La historia posterior de Alemañy es coherente con aquel incidente que le valió el seudónimo de Bazuca, aunque no es el que ilustra los retos que tuvo que enfrentar después. Alemañy estuvo en el Punto Cero, en Cuba, recibiendo entrenamiento militar, y volvió al Uruguay como responsable militar de lo que había quedado del MLN después de 1972. Cero infraestructura, una organización desmantelada y una militancia tan llena de coraje como la anterior pero con un promedio de edad bastante menor. Todos los planes que el Ejecutivo de aquel momento, y que Prudencio integraba, fracasaron sin excepción. Las brutales torturas acabaron haciendo mella en la joven militancia. Al mismo tiempo, lo que pasó a ser la retaguardia, en Argentina, se había vuelto un infierno.
En abril de 1974, Prudencio encabezó una iniciativa que reclamaba tanto coraje como conciencia del paso que se proponía: abandonar la lucha armada, y poner a salvo a toda la militancia que se pudiera trasladar a sitios de un exilio seguro. Lo que Prudencio fue a decirle a William Whitelaw a la playa de la Agraciada fue que no solo en Uruguay no había ni habría condiciones para llevar adelante la lucha armada sino, que, había sido un gran error conceptual impulsar la lucha armada donde hubiera, por lo menos, resquicios por donde conseguir objetivos sociales por la vía democrática, como lo había advertido el Che en el Paraninfo de la Universidad. Esta reunión desató un proceso que desembocó en la adhesión de la iniciativa por parte del sector mayoritario del MLN, a pesar de que en ese momento la organización tenía una fuerza militar más numerosa e incomparablemente superior, desde el punto de vista militar a la que tuvo en el pasado. En Argentina contaba con una fábrica de metralletas, tenía dinero suficiente y un entorno militar en toda la región que parecía respaldar la continuidad de la lucha armada. La visión del sector renunciante no se detenía en las circunstancias concretas sino en la mirada larga hacia el pasado y el futuro. La batalla teórica y práctica se desató a raíz de la iniciativa de los cuatro miembros de la Dirección: Luis Alemañy, Lucas Mansilla, Kimal Amir y William Whitelaw, que se alinearon con la propuesta de renunciar a la lucha armada, proceso que se produjo a lo largo de los años 1974 y 1975. Andrés Cultelli y Gabino Falero Montes de Oca, se opusieron, plegándose a la tesis de la lucha continental junto al MIR chileno, el PRT argentino y el ELN de Bolivia. Cultelli y Falero sostuvieron una fuerte posición afín a construir un partido de cuadros, definiéndolo como un instrumento capaz de conducir al proletariado a la insurrección popular. Por otra parte, los “peludos” Juan Bentín y Ataliva Castillo se mantuvieron al margen de la controversia hasta que la Dirección histórica, que estaba presa, y en condición de rehén, con la advertencia de que comenzarían a ser fusilados ante la primera acción guerrillera. La inmensa mayoría de quienes en ese momento se entrenaban en Cuba rechazaron la oferta cubana de ir a pelear a Angola y decidieron exiliarse en países con garantías para sus vidas y las de sus familias, eligiendo la acción solidaria y política de lucha contra la dictadura.

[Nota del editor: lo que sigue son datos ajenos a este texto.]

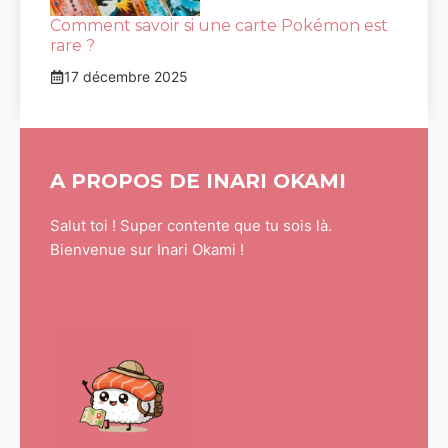
Comment savoir si une carte Pokémon est
rare ?
17 décembre 2025
A PROPOS DE INARI OKAMI
Salut toi ! Super contente que tu sois là.
Bienvenue sur Inari Okami !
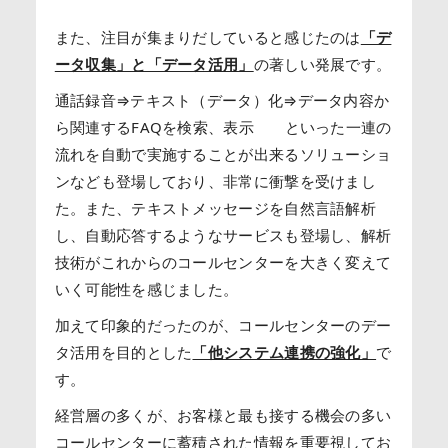
また、注目が集まりだしていると感じたのは
「デ
ータ収集」と「データ活用」
の著しい発展です。
通話録音⇒テキスト（データ）化⇒データ内容か
ら関連するFAQを検索、表示 といった一連の
流れを自動で実施することが出来るソリューショ
ンなども登場しており、非常に衝撃を受けまし
た。また、テキストメッセージを自然言語解析
し、自動応答するようなサービスも登場し、解析
技術がこれからのコールセンターを大きく変えて
いく可能性を感じました。
加えて印象的だったのが、コールセンターのデー
タ活用を目的とした
「他システム連携の強化」
で
す。
経営層の多くが、お客様と最も接する機会の多い
コールセンターに蓄積された情報を重要視してお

Después de que la militancia renunciante había abandonado la Argentina, y tras el asesinato de William Whitelaw, junto a su compañera Rosario Barredo y los legisladores Zelmar Michelini y Héctor Gutiérrez Ruiz, Prudencio y Nina, con la que acaban de cumplir 50 años de compartir peripecias, se establecieron en Lyon, Francia, donde formaron una familia a la que educaron en el respeto a la libertad, a las ideas democráticas y el amor a su país. Corajudo mientras el MLN mantenía condiciones para continuar la lucha armada, y corajudo para enfrentar lo que vino después. Prudencio volvió a mostrar la misma madera cuando hubo que enfrentar un duro debate ideológico que fue laudado por la inmensa mayoría de los militantes tupamaros a favor del abandono de la lucha armada.

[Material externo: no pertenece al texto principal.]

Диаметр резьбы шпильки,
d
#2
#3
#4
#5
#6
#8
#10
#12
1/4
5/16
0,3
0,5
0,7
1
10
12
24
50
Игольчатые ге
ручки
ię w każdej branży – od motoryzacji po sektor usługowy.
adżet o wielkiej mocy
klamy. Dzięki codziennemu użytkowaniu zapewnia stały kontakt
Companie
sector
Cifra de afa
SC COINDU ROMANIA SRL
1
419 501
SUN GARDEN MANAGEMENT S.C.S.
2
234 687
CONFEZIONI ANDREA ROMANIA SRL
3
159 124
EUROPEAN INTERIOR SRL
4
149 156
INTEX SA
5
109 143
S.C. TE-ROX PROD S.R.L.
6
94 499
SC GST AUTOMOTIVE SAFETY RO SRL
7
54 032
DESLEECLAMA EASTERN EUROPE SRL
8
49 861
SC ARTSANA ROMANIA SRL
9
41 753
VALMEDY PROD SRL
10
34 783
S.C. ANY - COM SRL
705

Le quedaron cosas por hacer. Desde su vuelta al Uruguay, en 1984, Prudencio buscó alternativas democráticas para continuar afirmando la vigencia de las ideas y siempre reflexionando sobre aquel instante definitivo que puso en marcha la reunión que tuvo en la playa de la Agraciada con William Whitelaw. Algunos, pocos, todavía se lo cuestionan. Es cierto que en aquel momento el MLN tenía la capacidad como para reducir a escombros cualquier cuartel militar en unas pocas horas, pero lo que el MLN no podía era cambiar las circunstancias que sobrevendrían a una matanza de ese tipo. A la dictadura solo le faltaban motivos para fusilar a los presos y ahogar en más angustias a la población. El MLN había caído, casi en su totalidad, hacia finales de 1972. Y en ese año había sufrido una derrota irreversible. Eso pesaba en cualquier análisis voluntarista porque una cosa era acosar a las fuerzas de seguridad, otras, derrotarlas. El de la Agraciada fue un paso que requería un gran coraje, como también el que se requirió para cuestionar una lucha que tocaba y toca una parte tan sensible como la de obviar la voluntad de los que habían muerto o estaban presos. Prudencio era el responsable militar del MLN dentro de Uruguay. Había estado en Cuba y también sabía que montar una fuerza capaz de doblegar a la dictadura uruguaya no era una tarea parecida a la del desembarco de las fuerzas rebeldes con que había contado Fidel Castro. Aquellas circunstancias fueron excepcionales. El trabajo decisivo no lo había protagonizado la fuerza expedicionaria que desembarcó en el Granma sino la militancia del 26 de Julio que peleó en las calles de Santiago para distraer a las fuerzas de Batista y, posteriormente, para socorrer a los pocos rebeldes que sobrevivieron al desembarco y se perdieron en la Sierra Maestra.
La mayoría de la izquierda uruguaya estaba aglutinada en la herramienta política más grande que había conseguido crear, una fuerza que asumía la democracia representativa como instrumento de lucha. La huelga que sobrevino al golpe de Estado de 1973 también había dejado muchas enseñanzas que pesaron en la propuesta de Alemañy al resto de sus compañeros, asentados ya en Buenos Aires para tomar una decisión sobre el futuro del MLN. Luis Alemañy estaba convencido que la consigna de los 33 Orientales no era, en esas circunstancias, una alternativa: Ni en el más optimista de los escenarios se podía esperar otra cosa que muerte y más represión, cosa que sucedió hasta sin que el MLN pudiera iniciar una campaña militar en contra de la dictadura.
Aunque no hubiese otros datos que ilustraran el transcurso de Luis Alemañy, alias Prudencio, en la vida de nuestro país, ante su fallecimiento y a cincuenta años del encuentro en la Agraciada, estas pinceladas pretenden llamar la atención sobre una disyuntiva que pesó sobre el futuro de nuestros conciudadanos mucho más de lo que algunos imaginan.